You don't have to be paranoid about it but scoop up those larvae.


----------



## sAroock (Oct 26, 2010)

I doubt tetras are being fed commercial flakes in the wild, they eat what they can. 

I would scoop mine and individually sort them in another container with a eye doper, so diluting as much of their previous water. the only danger i can see is in the 'barrel water'.


----------



## SearunSimpson (Jun 5, 2007)

I usually just use a very fine mesh net (brine shrimp net, for example) and scoop up tonnes of these things from our rain barrel. The fish just go postal over them, and the colours that follow are well worth the two minutes it takes to scoop them.


----------



## ridewake210 (Jan 12, 2007)

I need to get some buckets started.


----------



## ashes2ashes (Apr 7, 2011)

lots of people feed their fish mosquito larvae, and some people tub fish for the summer and let that be their food source while they are living outdoors. i agree with the above statements. Live larvae is a good conditioning food for breeding.


----------



## flowmsp (Feb 6, 2010)

I know what I'm netting out of my 20 gallon sludge tank outside today lol. Excited to see the fish devour my larvae!


Sent from my iPhone using Tapatalk


----------



## gillie (Jun 13, 2010)

I leave a couple tubs outside spring through fall with some oak leaves in the bottom so I get both mosquito larvae and bloodworms, it irritates a couple neighbors but no larva makes it to the bloodsucker stage of it's life.


----------



## takadi (Dec 13, 2010)

Do the bloodworms come naturally or do you have to inoculate the water with eggs? Are there any special requirements for bloodworms?


----------



## warhead_71 (Mar 7, 2011)

Alternatively, get some cheap guppies from the LFS and drop them in the barrel. They'll gobble up those mosquitoes in no time.


----------

[Collected data]

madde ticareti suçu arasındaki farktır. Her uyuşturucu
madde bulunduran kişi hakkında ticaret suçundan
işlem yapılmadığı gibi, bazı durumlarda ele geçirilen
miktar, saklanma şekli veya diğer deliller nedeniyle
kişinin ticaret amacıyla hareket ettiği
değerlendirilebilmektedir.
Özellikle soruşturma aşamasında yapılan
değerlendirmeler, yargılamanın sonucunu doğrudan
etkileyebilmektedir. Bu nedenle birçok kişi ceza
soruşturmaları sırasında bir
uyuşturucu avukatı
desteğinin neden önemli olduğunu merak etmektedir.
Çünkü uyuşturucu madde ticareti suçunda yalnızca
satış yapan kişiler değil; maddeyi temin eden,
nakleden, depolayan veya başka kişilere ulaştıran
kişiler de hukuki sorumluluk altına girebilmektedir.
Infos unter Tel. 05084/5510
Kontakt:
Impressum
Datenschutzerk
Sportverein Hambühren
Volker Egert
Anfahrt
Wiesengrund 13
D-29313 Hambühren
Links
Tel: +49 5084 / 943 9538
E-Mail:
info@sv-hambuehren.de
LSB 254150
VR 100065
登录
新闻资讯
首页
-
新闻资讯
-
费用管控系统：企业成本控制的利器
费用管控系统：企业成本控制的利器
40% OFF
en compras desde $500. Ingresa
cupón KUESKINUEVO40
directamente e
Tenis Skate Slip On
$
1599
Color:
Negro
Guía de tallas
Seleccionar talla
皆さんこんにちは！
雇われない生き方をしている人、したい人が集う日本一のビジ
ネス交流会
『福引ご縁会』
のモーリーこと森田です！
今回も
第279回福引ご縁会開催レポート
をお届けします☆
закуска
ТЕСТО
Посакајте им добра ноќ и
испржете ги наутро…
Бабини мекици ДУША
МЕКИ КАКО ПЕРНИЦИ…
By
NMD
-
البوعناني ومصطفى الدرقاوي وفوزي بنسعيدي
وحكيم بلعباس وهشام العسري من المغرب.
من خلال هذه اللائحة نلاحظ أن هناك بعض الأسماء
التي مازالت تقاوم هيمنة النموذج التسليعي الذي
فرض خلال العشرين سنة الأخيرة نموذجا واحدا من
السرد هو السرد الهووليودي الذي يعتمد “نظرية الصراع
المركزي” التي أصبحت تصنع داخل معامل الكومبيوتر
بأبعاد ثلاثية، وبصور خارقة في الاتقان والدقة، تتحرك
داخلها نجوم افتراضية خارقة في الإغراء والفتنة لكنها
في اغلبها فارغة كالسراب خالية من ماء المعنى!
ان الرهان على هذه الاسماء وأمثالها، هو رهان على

■ **Requirement**: Retype the stretch of the mosquito larvae thread from "I usually just" through "to scoop them.".

■ **Written response**:
I usually just use a very fine mesh net (brine shrimp net, for example) and scoop up tonnes of these things from our rain barrel. The fish just go postal over them, and the colours that follow are well worth the two minutes it takes to scoop them.